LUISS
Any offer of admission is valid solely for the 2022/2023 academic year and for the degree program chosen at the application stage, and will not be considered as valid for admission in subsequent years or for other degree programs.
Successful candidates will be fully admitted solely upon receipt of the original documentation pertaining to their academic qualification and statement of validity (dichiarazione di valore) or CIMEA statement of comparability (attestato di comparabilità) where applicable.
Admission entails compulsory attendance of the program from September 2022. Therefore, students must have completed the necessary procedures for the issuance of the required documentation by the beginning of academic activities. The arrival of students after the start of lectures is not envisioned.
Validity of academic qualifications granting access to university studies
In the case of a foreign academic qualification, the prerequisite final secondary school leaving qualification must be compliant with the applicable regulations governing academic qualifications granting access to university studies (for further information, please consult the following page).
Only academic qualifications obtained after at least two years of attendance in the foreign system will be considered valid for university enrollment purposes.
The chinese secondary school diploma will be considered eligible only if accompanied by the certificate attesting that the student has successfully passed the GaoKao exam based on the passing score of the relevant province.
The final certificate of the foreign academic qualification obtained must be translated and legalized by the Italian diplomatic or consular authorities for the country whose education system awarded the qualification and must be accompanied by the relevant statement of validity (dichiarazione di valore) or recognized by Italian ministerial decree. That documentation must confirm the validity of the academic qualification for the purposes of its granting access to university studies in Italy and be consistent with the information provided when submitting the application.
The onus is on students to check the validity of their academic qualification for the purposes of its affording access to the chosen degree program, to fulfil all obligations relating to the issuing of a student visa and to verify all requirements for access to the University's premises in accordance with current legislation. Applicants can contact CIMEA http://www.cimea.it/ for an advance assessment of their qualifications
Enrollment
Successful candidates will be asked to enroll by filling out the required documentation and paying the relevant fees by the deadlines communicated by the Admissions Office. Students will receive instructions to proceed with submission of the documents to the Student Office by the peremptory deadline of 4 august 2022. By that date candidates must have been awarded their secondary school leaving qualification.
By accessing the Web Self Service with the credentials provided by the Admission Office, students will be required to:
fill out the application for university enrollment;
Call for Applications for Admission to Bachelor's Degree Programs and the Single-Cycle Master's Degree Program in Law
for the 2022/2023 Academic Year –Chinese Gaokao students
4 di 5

__________

▶ Goal of the exercise
Word for word, restate the lines of the listing above starting at the line with "In the case" and ending at the line with "The final certificate", and nothing outside them.

▶ Exercise output
In the case of a foreign academic qualification, the prerequisite final secondary school leaving qualification must be compliant with the applicable regulations governing academic qualifications granting access to university studies (for further information, please consult the following page).
Only academic qualifications obtained after at least two years of attendance in the foreign system will be considered valid for university enrollment purposes.
The chinese secondary school diploma will be considered eligible only if accompanied by the certificate attesting that the student has successfully passed the GaoKao exam based on the passing score of the relevant province.
The final certificate of the foreign academic qualification obtained must be translated and legalized by the Italian diplomatic or consular authorities for the country whose education system awarded the qualification and must be accompanied by the relevant statement of validity (dichiarazione di valore) or recognized by Italian ministerial decree. That documentation must confirm the validity of the academic qualification for the purposes of its granting access to university studies in Italy and be consistent with the information provided when submitting the application.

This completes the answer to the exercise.